Santa Rosa (2b) – Los primeros despidos concretados por la cadena de supermercados La Anónima en Tierra del Fuego encendieron una señal de alerta en La Pampa, ante la posibilidad de que el proceso de ajuste laboral pueda extenderse a otras provincias de la Patagonia.
La empresa comenzó a desvincular trabajadores en sus sucursales de Río Grande y Tolhuin, donde ya se registraron cinco despidos. El Sindicato de Empleados de Comercio de Río Grande se encuentra en estado de alerta ante la posibilidad de que el número de desvinculaciones llegue a unas 50 antes de fin de año.
Por el momento, el gremio aclaró que no cuenta con información oficial que confirme esa cifra ni tampoco si un eventual recorte quedará circunscripto a Tierra del Fuego o alcanzará a otras jurisdicciones.
La situación genera especial preocupación en la Patagonia por la fuerte presencia regional de La Anónima.
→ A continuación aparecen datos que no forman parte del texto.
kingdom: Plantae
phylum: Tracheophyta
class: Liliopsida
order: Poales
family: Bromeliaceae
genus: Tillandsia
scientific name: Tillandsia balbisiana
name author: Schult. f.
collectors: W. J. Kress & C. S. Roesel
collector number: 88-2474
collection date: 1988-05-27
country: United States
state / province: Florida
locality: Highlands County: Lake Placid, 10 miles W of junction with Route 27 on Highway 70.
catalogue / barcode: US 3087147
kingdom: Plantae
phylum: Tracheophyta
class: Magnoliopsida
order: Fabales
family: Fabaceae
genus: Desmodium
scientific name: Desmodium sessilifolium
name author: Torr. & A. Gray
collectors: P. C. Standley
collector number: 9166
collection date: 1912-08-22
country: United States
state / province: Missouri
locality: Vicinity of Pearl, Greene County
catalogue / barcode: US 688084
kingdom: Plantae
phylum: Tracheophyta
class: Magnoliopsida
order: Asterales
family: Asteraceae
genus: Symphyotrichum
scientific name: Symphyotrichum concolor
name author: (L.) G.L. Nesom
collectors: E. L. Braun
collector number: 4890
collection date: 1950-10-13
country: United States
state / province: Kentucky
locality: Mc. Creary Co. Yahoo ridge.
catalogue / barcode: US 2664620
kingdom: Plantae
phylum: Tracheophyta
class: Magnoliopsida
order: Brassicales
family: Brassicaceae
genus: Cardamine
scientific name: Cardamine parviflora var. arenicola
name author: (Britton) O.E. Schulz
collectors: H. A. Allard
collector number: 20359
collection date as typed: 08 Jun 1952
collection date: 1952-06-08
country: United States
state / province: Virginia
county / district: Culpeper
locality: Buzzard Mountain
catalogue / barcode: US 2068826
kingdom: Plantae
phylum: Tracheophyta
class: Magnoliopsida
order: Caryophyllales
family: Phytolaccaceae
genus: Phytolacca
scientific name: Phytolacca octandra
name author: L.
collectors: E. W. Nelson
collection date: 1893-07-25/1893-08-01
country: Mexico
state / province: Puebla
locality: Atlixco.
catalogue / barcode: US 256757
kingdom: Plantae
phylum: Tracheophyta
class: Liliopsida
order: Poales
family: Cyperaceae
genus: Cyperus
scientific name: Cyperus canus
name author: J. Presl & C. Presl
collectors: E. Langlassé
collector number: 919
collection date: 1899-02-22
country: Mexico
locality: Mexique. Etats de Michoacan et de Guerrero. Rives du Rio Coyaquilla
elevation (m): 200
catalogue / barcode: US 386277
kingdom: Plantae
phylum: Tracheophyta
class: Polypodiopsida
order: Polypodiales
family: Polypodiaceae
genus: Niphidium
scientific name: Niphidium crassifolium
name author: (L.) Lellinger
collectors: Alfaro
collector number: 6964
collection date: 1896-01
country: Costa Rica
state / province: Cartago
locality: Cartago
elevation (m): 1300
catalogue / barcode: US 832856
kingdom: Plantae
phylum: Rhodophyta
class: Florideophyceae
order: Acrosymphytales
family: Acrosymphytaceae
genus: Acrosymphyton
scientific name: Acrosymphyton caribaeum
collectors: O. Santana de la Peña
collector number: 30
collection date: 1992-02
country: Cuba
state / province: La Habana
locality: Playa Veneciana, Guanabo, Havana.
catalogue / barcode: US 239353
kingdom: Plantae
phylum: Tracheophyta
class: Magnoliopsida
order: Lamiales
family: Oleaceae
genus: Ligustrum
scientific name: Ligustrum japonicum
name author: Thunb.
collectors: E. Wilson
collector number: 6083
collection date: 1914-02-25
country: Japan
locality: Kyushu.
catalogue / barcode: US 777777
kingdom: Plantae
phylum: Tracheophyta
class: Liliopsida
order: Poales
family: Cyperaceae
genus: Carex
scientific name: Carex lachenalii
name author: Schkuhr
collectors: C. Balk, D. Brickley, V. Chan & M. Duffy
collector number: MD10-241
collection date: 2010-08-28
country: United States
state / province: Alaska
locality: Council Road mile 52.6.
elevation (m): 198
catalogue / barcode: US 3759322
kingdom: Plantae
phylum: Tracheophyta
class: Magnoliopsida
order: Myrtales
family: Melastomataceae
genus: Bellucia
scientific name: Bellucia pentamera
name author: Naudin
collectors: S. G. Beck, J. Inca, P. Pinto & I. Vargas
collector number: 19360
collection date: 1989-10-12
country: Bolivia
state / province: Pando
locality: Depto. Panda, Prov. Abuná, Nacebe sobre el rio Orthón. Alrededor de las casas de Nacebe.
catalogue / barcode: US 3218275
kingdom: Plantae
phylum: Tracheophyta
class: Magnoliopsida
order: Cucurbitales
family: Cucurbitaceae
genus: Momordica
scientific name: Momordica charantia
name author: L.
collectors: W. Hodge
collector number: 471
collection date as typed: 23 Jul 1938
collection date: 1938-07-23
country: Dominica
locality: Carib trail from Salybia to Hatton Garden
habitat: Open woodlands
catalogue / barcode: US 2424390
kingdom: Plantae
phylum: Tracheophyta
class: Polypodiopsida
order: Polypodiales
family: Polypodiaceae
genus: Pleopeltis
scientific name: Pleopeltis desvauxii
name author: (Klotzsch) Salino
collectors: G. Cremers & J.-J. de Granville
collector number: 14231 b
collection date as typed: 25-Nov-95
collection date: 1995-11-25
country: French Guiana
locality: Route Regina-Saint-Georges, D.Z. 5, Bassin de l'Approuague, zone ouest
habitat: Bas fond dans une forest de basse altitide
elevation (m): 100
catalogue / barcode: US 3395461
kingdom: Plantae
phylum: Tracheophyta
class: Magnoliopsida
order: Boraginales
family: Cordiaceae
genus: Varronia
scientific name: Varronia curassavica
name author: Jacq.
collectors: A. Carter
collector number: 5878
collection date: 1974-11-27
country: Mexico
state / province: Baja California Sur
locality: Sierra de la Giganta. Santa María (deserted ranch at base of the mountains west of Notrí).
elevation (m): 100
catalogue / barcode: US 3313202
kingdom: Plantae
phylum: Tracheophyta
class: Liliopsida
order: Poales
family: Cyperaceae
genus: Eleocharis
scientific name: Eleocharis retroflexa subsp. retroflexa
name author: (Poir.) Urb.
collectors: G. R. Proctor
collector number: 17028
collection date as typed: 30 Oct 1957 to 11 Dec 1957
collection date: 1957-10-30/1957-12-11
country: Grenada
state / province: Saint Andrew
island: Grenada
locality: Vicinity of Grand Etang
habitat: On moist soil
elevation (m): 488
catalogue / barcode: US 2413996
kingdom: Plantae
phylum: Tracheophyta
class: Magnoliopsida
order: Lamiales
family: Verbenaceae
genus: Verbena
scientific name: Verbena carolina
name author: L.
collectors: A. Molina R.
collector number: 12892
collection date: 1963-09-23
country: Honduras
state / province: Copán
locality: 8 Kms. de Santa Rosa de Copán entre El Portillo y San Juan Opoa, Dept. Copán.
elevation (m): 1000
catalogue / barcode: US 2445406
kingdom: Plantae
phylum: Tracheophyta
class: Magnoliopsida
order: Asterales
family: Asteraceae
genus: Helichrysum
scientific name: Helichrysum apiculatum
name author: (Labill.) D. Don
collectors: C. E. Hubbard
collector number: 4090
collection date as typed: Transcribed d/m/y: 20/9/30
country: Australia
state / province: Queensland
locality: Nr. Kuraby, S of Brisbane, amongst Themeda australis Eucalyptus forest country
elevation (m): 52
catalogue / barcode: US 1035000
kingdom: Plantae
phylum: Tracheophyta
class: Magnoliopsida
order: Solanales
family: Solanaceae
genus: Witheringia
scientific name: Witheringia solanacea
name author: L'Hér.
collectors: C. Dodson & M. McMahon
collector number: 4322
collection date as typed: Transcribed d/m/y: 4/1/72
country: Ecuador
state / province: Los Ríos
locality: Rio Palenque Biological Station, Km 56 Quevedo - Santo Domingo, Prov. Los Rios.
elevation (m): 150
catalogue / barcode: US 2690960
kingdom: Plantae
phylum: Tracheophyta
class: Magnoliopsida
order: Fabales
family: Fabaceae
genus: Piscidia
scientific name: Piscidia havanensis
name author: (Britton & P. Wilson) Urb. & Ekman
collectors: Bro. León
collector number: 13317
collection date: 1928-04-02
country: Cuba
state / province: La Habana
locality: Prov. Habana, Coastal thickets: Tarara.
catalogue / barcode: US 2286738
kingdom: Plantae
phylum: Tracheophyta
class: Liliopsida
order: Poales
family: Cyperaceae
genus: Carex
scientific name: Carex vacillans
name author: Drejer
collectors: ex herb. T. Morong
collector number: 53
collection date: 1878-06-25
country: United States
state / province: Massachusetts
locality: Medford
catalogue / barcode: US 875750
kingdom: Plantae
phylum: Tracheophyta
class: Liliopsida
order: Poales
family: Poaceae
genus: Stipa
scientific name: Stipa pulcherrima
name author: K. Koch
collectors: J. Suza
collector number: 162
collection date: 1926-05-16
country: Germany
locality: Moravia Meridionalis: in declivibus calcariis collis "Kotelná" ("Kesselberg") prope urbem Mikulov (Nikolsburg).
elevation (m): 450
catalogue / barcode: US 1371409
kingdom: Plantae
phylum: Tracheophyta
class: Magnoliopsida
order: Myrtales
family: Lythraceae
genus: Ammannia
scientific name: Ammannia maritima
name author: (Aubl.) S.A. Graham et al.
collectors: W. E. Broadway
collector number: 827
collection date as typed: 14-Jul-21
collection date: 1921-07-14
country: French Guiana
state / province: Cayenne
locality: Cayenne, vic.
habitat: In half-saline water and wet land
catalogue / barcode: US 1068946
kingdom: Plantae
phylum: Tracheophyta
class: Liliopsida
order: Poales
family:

La Pampa aparece entre las provincias donde existe atención ante un eventual proceso de reestructuración, aunque hasta el momento no hay confirmación de despidos ni de un plan de reducción de personal en las sucursales pampeanas.
La caída del consumo, detrás del ajuste
El escenario se produce en un contexto de dificultades para la compañía, que atribuye parte de sus problemas a la caída de la demanda y al fuerte incremento de la morosidad en su tarjeta de crédito propia.
Según datos presentados por la empresa ante la Comisión Nacional de Valores, en febrero de 2026 los créditos considerados incobrables alcanzaban los $19.255 millones, lo que representó un incremento cercano al 600% interanual.
A esto se sumó una caída del 5,11% en las ventas y un fuerte aumento de las previsiones por falta de pago de los consumos realizados con la tarjeta de la cadena.
En febrero, el CEO de La Anónima, Nicolás Braun, ya había advertido sobre las dificultades que atravesaba la empresa. En ese momento señaló que resultaba “muchísimo” más difícil alcanzar niveles de rentabilidad y detalló que la compañía contaba con alrededor de 12.500 empleados y más de 170 sucursales, además de depósitos, frigoríficos y una fintech.
Los despidos registrados ahora en Tierra del Fuego vuelven a poner sobre la mesa aquella advertencia y abren un interrogante sobre el alcance que podría tener el ajuste.
La incógnita para La Pampa
El principal temor en las provincias patagónicas es que las desvinculaciones que comenzaron en Tierra del Fuego sean el inicio de una reestructuración de mayor alcance. En La Pampa, donde La Anónima tiene presencia comercial, por ahora no existe información que permita confirmar un plan de despidos. Sin embargo, la evolución del conflicto en Tierra del Fuego es seguida con atención ante la posibilidad de que la empresa decida profundizar el recorte y trasladarlo a otras jurisdicciones.